The virtual Museum of Porajmos is a joint project led by the Archive Study Centre Gypsies of Rome- Foundation ex Campo Fossoli, in cooperation with the association Sucar Drom and the Federazione Rom e Sinti Insieme. It collects data and produces materials and information for the general public.

Associazione Sucar Drom


 Official initiatives (campaigns, actions, projects, commemoration days, museums)

Many Italian cities commemorates 8 April as the International Day of the Roma. There is not a national event related to this day; in fact, all the events and public ceremonies related to this day are organised by each city.

In 2006, the Community of Sant’Egidio proposed a motion, which was approved, for the institution of the International Day of the Roma (8 April) in the municipality of Rome; on this day it is also remembered the Roma Genocide during the Second World War.

Every year, on 16 October, in Rome, the Community of Sant’Egidio, in co-operation with the Jewish Community and the Roma Community, organizes a march to remember the deportation of the Jews from the Ghetto, which took place on 16 October 1943, during the Nazi occupation and in the months thereafter. In that occasion, it is also remembered the Genocide of the Roma during the Second World War. Similar events are held in many other Italian cities.

In 2013, the National Office against Racial Discrimination (UNAR) used Holocaust Memorial Day to raise awareness about discrimination by supporting the inauguration of an installation at the railway station in Milan to remember those who were sent to Auschwitz.

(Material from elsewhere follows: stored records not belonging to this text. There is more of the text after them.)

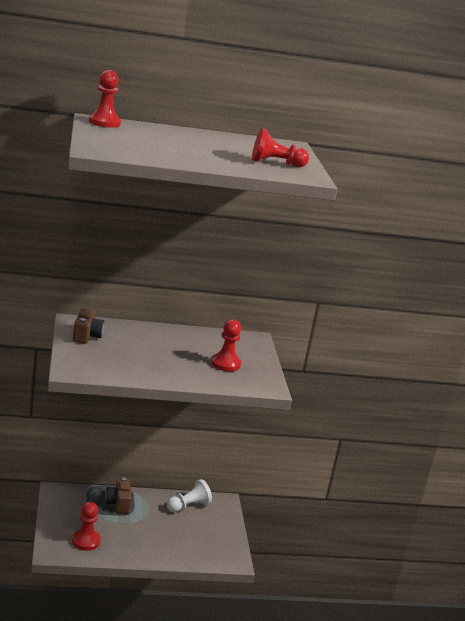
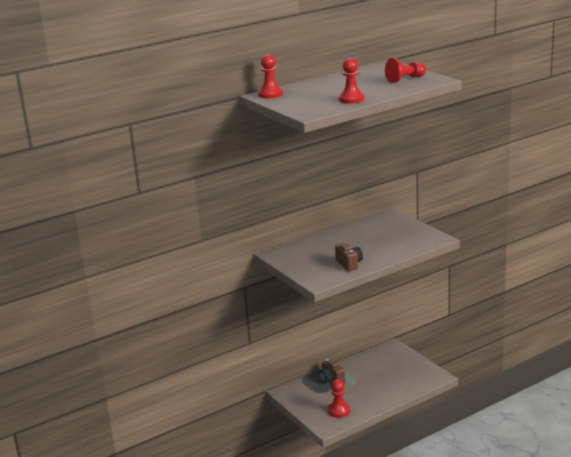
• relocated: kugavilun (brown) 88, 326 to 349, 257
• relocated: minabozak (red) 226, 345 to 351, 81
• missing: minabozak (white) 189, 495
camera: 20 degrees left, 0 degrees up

On 27 January 2015, on Holocaust Remembrance Day, the Italian Senate Human Rights Commission recalls ethnic Roma victims. PD Senator Luigi Manconi, head of the Senate human rights Committee, recalled numerous other victims of Nazi extermination during the Second World War. "On this day of remembrance and commemoration it is right to recall the extermination of ethnic Roma under Nazi-fascism and highlight the new wave of intolerance towards them."